■ EXERCISE DETAILS
Reproduce the entries. Match every word.

■ Dataset entries
=== Begin Enclosure ===

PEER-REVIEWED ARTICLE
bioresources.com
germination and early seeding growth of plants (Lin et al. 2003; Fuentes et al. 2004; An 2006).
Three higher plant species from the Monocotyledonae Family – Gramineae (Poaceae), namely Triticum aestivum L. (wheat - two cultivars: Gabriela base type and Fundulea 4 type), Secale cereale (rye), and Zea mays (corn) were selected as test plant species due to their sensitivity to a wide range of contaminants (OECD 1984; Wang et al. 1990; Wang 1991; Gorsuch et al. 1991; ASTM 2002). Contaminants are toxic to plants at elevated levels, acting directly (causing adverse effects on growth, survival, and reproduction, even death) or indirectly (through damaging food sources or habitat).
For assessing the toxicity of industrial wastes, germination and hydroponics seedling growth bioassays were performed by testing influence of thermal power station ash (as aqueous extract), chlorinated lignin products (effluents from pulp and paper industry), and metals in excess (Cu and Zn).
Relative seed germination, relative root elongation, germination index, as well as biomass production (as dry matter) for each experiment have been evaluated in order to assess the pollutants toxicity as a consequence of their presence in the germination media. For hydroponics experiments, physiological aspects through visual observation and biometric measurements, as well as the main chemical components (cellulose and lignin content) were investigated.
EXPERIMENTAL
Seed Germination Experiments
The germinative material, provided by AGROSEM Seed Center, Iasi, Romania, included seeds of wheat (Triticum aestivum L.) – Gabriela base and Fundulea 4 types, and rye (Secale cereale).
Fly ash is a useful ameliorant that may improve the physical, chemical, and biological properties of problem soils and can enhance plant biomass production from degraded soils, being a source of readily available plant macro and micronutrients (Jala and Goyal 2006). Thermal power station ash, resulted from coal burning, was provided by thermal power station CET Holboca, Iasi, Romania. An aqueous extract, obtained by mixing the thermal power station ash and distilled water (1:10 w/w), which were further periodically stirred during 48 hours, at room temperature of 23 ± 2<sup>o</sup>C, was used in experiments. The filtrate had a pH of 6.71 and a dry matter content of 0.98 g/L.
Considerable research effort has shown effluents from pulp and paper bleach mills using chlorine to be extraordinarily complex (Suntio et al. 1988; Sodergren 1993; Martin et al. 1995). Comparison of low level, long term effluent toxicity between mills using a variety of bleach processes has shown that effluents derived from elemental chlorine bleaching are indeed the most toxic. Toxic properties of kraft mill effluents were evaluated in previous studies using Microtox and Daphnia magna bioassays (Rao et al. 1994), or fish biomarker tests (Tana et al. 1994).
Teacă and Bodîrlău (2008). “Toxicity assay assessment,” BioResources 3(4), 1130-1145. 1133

=== End Enclosure ===

■ SOLUTION FOR THIS PROBLEM
PEER-REVIEWED ARTICLE
bioresources.com
germination and early seeding growth of plants (Lin et al. 2003; Fuentes et al. 2004; An 2006).
Three higher plant species from the Monocotyledonae Family – Gramineae (Poaceae), namely Triticum aestivum L. (wheat - two cultivars: Gabriela base type and Fundulea 4 type), Secale cereale (rye), and Zea mays (corn) were selected as test plant species due to their sensitivity to a wide range of contaminants (OECD 1984; Wang et al. 1990; Wang 1991; Gorsuch et al. 1991; ASTM 2002). Contaminants are toxic to plants at elevated levels, acting directly (causing adverse effects on growth, survival, and reproduction, even death) or indirectly (through damaging food sources or habitat).
For assessing the toxicity of industrial wastes, germination and hydroponics seedling growth bioassays were performed by testing influence of thermal power station ash (as aqueous extract), chlorinated lignin products (effluents from pulp and paper industry), and metals in excess (Cu and Zn).
Relative seed germination, relative root elongation, germination index, as well as biomass production (as dry matter) for each experiment have been evaluated in order to assess the pollutants toxicity as a consequence of their presence in the germination media. For hydroponics experiments, physiological aspects through visual observation and biometric measurements, as well as the main chemical components (cellulose and lignin content) were investigated.
EXPERIMENTAL
Seed Germination Experiments
The germinative material, provided by AGROSEM Seed Center, Iasi, Romania, included seeds of wheat (Triticum aestivum L.) – Gabriela base and Fundulea 4 types, and rye (Secale cereale).
Fly ash is a useful ameliorant that may improve the physical, chemical, and biological properties of problem soils and can enhance plant biomass production from degraded soils, being a source of readily available plant macro and micronutrients (Jala and Goyal 2006). Thermal power station ash, resulted from coal burning, was provided by thermal power station CET Holboca, Iasi, Romania. An aqueous extract, obtained by mixing the thermal power station ash and distilled water (1:10 w/w), which were further periodically stirred during 48 hours, at room temperature of 23 ± 2<sup>o</sup>C, was used in experiments. The filtrate had a pH of 6.71 and a dry matter content of 0.98 g/L.
Considerable research effort has shown effluents from pulp and paper bleach mills using chlorine to be extraordinarily complex (Suntio et al. 1988; Sodergren 1993; Martin et al. 1995). Comparison of low level, long term effluent toxicity between mills using a variety of bleach processes has shown that effluents derived from elemental chlorine bleaching are indeed the most toxic. Toxic properties of kraft mill effluents were evaluated in previous studies using Microtox and Daphnia magna bioassays (Rao et al. 1994), or fish biomarker tests (Tana et al. 1994).
Teacă and Bodîrlău (2008). “Toxicity assay assessment,” BioResources 3(4), 1130-1145. 1133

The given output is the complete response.